To make the batter for Basic Pancakes (other then from boxes of mix found on supermarket shelves), gather ingredients found in most home pantries. There is a short shelf life to a box of Pancake mix. How many times have you replied to your child’s request to buy a box of Pancake Mix with ” let’s not buy it cos you will eat pancakes just once and the rest of the box will be thrashed!” The recipe below is fail-proof.
HINT: only mix the wet and dry ingredients just before cooking the pancakes.
Check the thickness of the batter. Above photo shows a batter that will give you a high rise but it is a little too thick. Thin it with about 1 to 2 Tbsp of milk and not more. You will then get a batter that like the one in the photo below. The batter should not be runny.
The teflon coated fry pan should be oiled with a piece of oiled tissue. Heat pan over a medium low fire for 1 min or so. Use a small ladle and pour batter into pan.

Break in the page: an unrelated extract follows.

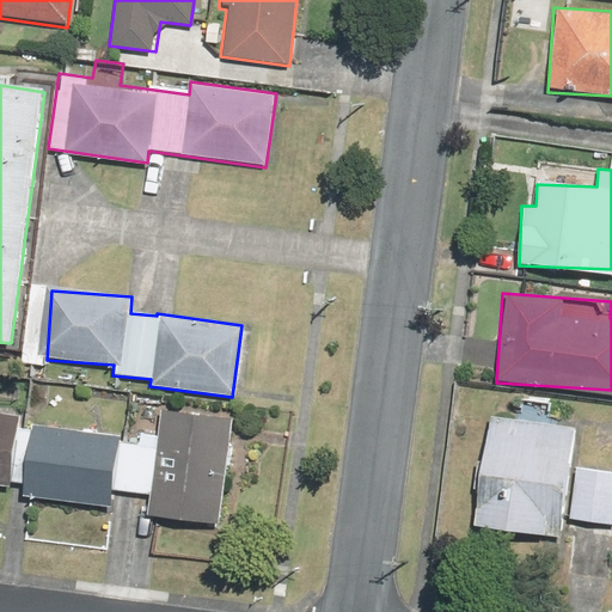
[(158,435),(139,434),(138,444),(116,442),(117,434),(32,426),(25,500),(110,508),(111,491),(151,495),(150,509),(224,518),(234,416),(161,408),(158,435)]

In the photo below, I added a few pieces of apple pie filling onto a pancake that was being cooked. The pancake is ready to flip when many bubbles appear and the edge looks cooked even though the centre is wet. Click here for Apple Pie Filling recipe.

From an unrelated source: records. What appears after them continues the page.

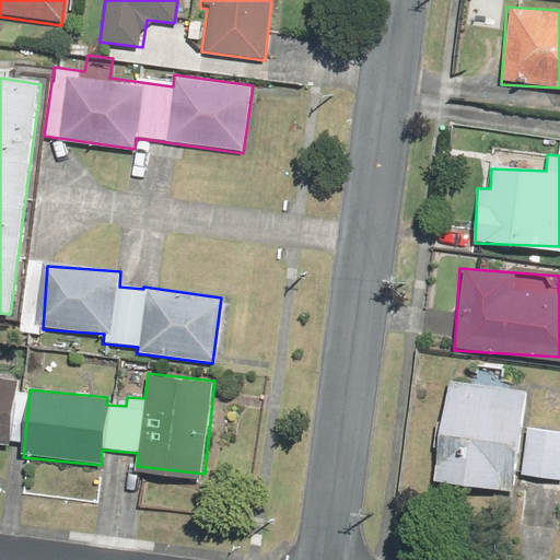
[(18,375),(0,374),(0,442),(15,443),(18,375)]
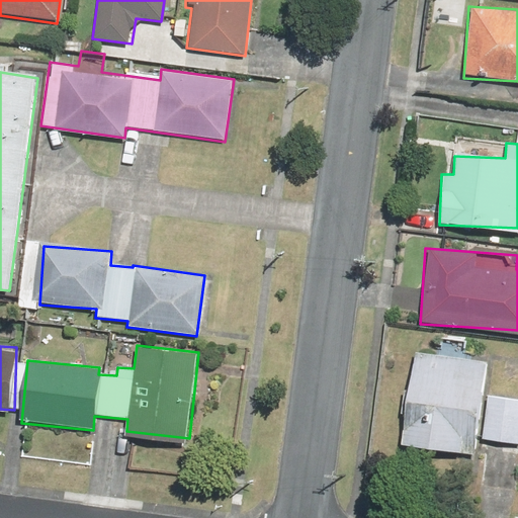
[(487,358),(414,349),(402,448),(473,457),(487,358)]
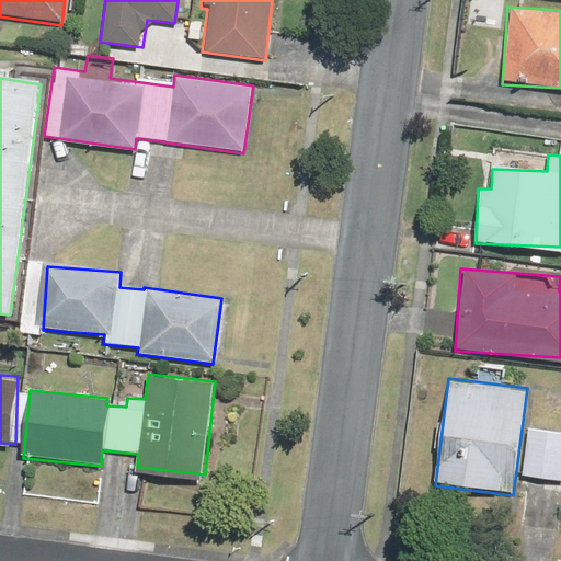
[(560,433),(527,427),(519,478),(560,484),(560,433)]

If you have some Del Monte type bananas, peel and slice them. Place slices onto the cooking pancake batter. Another variation would be to add 1/2 C frozen or fresh blueberries into the batter and mix, then scoop onto heated fry pan to cook.
Flip the pancake over to cook the other side. Pay attention to the level of the heat being applied to the fry pan. Photo below shows the size of the gas fire for my double ring burner. It is low.
SERVES 6 (2 pancakes each)
Dry: Sift these together into a medium size bowl
- 1 Cup plain flour
- 1/2 tsp salt
- 2 Tbsp sugar
- 2 tsps baking powder
Wet: Beat together.
- 1 egg, lightly beaten
- 3/4 Cups milk
- 2 Tbsp cooking oil
1. You can prepare the Wet and Dry ingredients ahead of time but keep them separate. Wet ingredients must be refrigerated.
2. Only 20 to 30 mins before you are ready to serve these pancakes do you pour the Wet ingredients to the Dry Ingredients and mix with a balloon whisk to mix batter well. Do not mix batter too early as the raising agent will loose its effectiveness. This recipe is not a crepe recipe which needs to sit for 20 to 30 mins before it can be used.
3. Using an oiled tissue, grease fry pan and heat for 1 to 2 mins. Pour a small ladle full of batter onto heated pan. Add slices of banana or apple pie filling. Cook till little bubbles appear and then flip over to cook the other side. Keep warm till all pancakes are cooked and ready to serve.
4. Serve with butter and syrup or your favourite jam. The first photo above shows apple pancakes served with butter and buckwheat honey.